## DOCUMENT TEXT
++++++
Re: Why GICD_ITARGETSR is not used by Linux

From: "Russell King (Oracle)" <linux@armlinux.org.uk>
To: Li Chen <me@linux.beauty>
Cc: Arnd Bergmann <arnd@arndb.de>,
	linux-arm-kernel <linux-arm-kernel@lists.infradead.org>
Subject: Re: Why GICD_ITARGETSR is not used by Linux
Date: Tue, 20 Sep 2022 11:14:24 +0100	[thread overview]
Message-ID: <YymSgJoHEKhD3ypC@shell.armlinux.org.uk> (raw)
In-Reply-To: <YymRYhjQpRDsD5jM@shell.armlinux.org.uk>

On Tue, Sep 20, 2022 at 11:09:38AM +0100, Russell King (Oracle) wrote:
> On Tue, Sep 20, 2022 at 11:45:10AM +0200, Li Chen wrote:
> > Hi Arnd,
> > 
> >  ---- On Tue, 20 Sep 2022 09:04:16 +0200  Arnd Bergmann  wrote --- 
> >  > On Tue, Sep 20, 2022, at 3:42 AM, Li Chen wrote:
> >  > > Hi Arnd,
> >  > >
> >  > > I noticed GIC has GICD_ITARGETSR to distribute IRQ to different CPUs, 
> >  > > but currently, it is not used by Linux.
++++++
## WORK ITEM A
List every email address that appears in the email thread.
## WORK ITEM B
In the email thread, what does Li Chen say GICD_ITARGETSR does?
## WORK ITEM C
For each statement, say yes or no according to the email thread, and quote the words that decide it: (i) The message is dated Tuesday, September 20, 2022. (ii) Li Chen's message opens by greeting Russell. (iii) Arnd Bergmann appears in the Cc line.
You won't need the listing for this work.

## AVAILABLE DATA
++++++
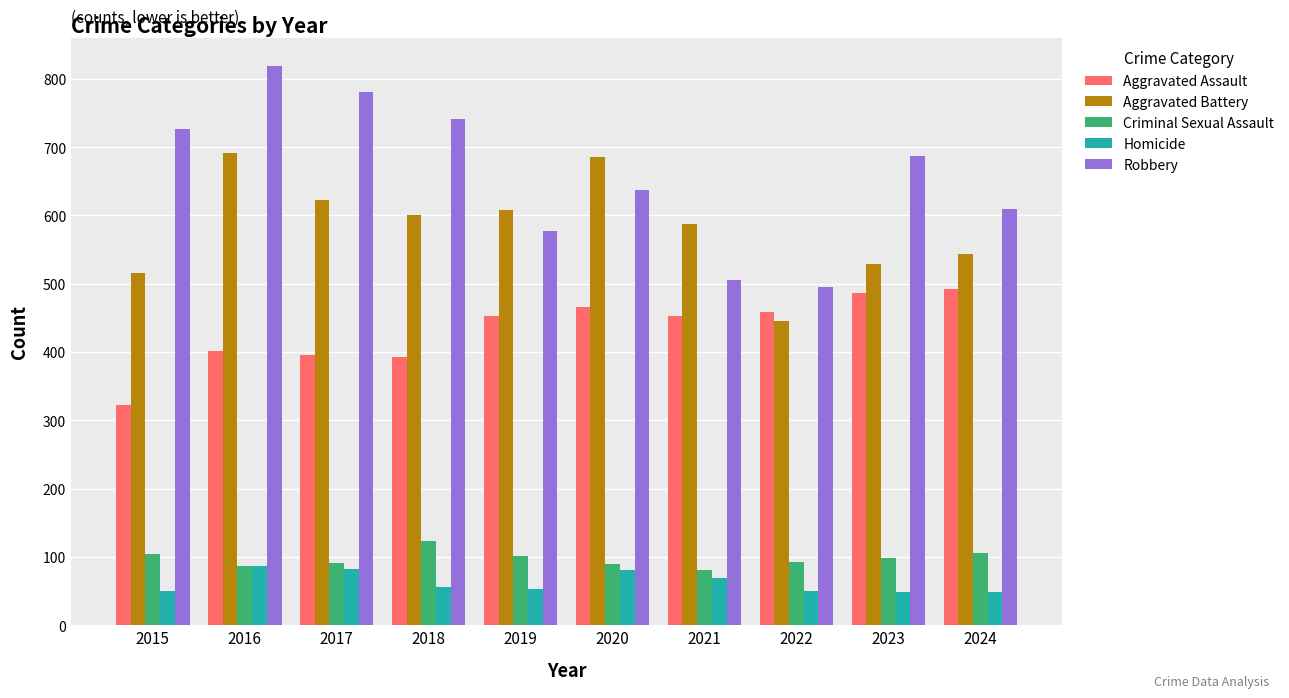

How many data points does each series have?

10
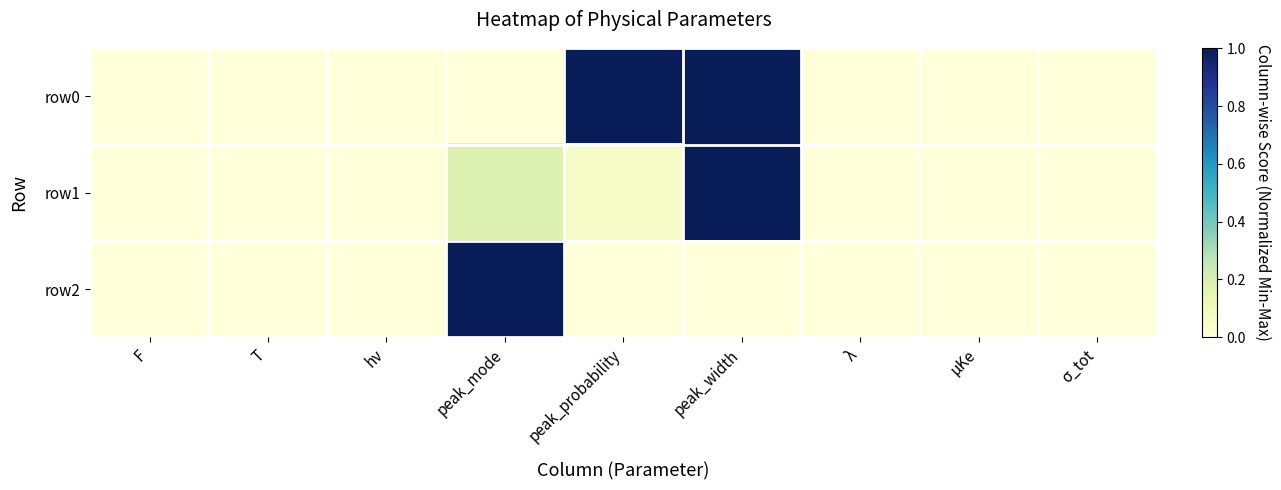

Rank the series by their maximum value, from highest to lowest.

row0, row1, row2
++++++
## TASK SOLUTION A
linux@armlinux.org.uk
me@linux.beauty
arnd@arndb.de
linux-arm-kernel@lists.infradead.org

## TASK SOLUTION B
It distributes IRQ to different CPUs.

## TASK SOLUTION C
(i) Yes: "Date: Tue, 20 Sep 2022 11:14:24 +0100"
(ii) No: "Hi Arnd,"
(iii) Yes: "Cc: Arnd Bergmann <arnd@arndb.de>,"